## Record excerpts
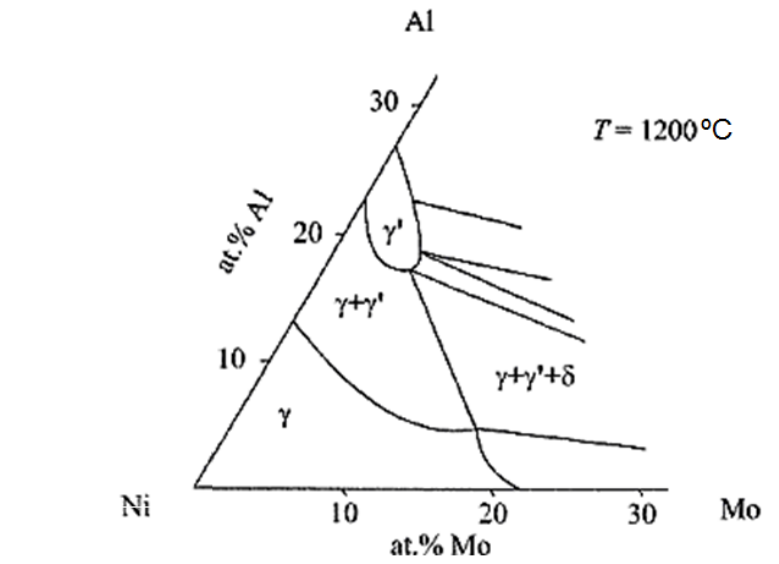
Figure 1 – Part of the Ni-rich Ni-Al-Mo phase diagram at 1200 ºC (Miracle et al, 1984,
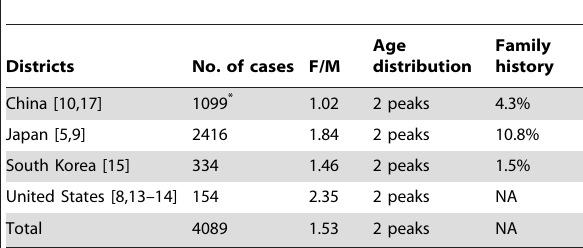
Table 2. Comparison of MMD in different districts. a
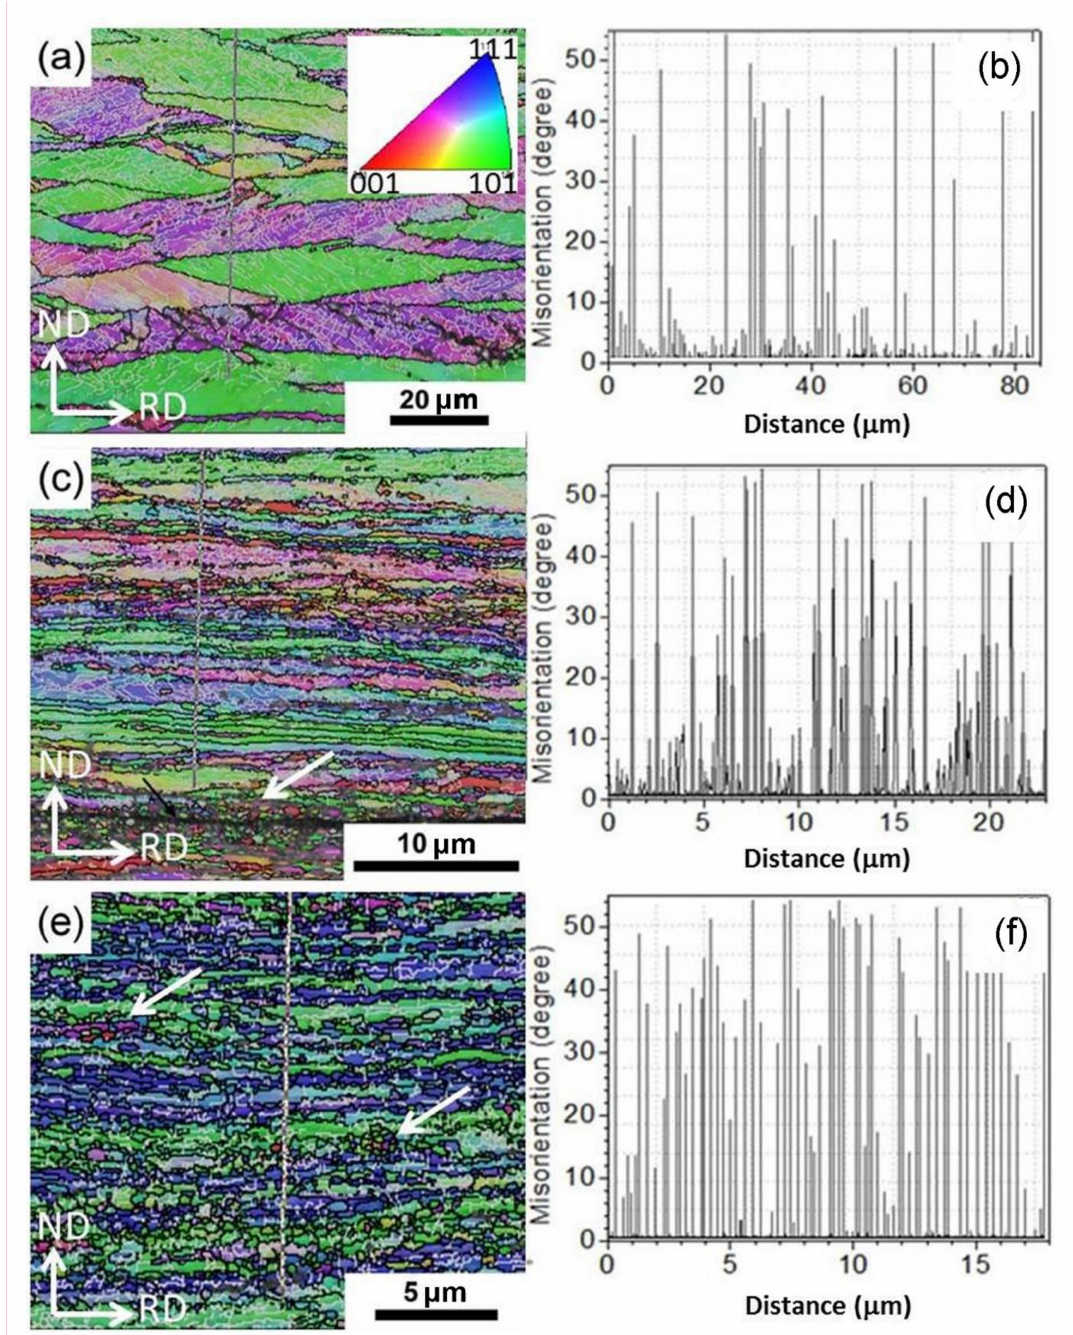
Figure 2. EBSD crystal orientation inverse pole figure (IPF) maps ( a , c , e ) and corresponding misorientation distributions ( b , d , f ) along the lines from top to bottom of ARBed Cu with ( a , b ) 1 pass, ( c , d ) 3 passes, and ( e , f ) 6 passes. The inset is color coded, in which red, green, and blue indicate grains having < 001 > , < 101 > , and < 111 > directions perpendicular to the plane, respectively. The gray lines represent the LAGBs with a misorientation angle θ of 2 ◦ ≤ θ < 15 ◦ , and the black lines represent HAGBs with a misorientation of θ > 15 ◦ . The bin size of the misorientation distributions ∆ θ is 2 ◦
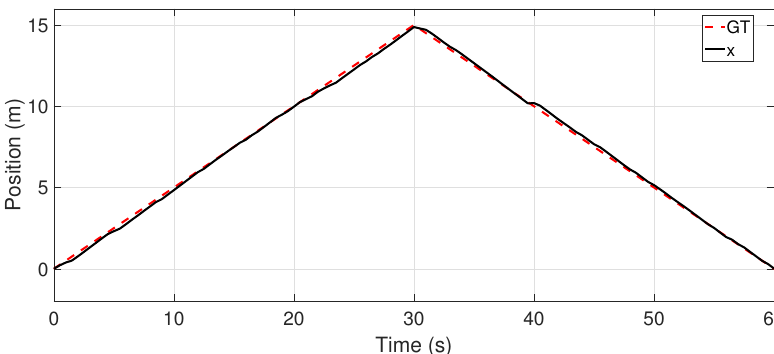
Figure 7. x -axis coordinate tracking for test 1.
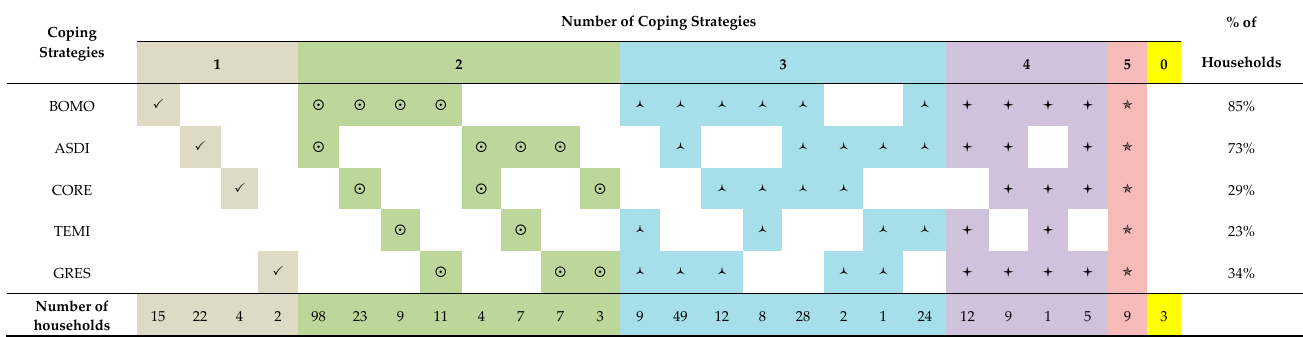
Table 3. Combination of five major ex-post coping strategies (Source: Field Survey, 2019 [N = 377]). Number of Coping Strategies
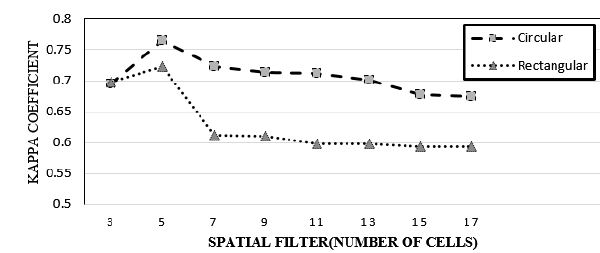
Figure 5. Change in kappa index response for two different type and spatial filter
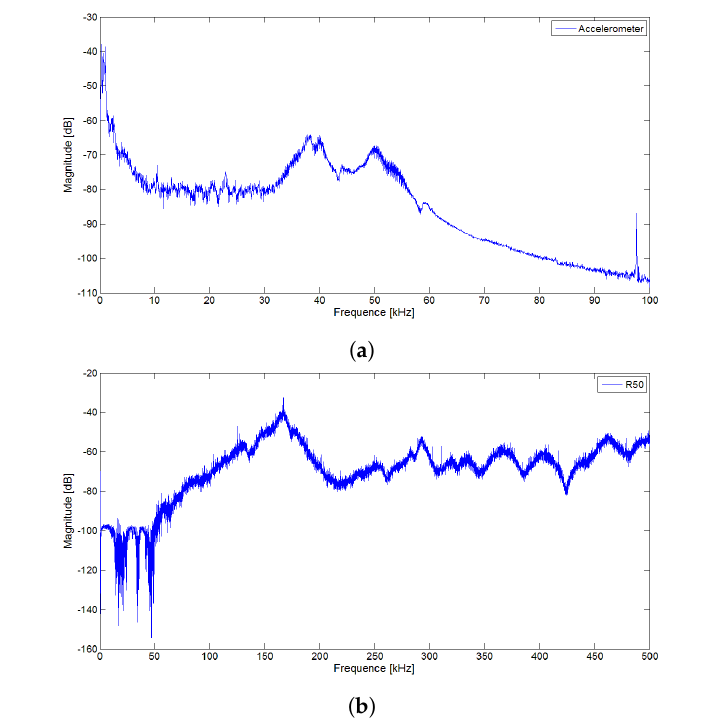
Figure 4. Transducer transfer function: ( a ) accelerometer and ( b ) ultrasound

## Exercise details
Exact repeat, pictures omitted: give every line from the top of the records down to and including the line with "Table 2. Comparison".

## Written solution
Figure 1 – Part of the Ni-rich Ni-Al-Mo phase diagram at 1200 ºC (Miracle et al, 1984,
Table 2. Comparison of MMD in different districts. a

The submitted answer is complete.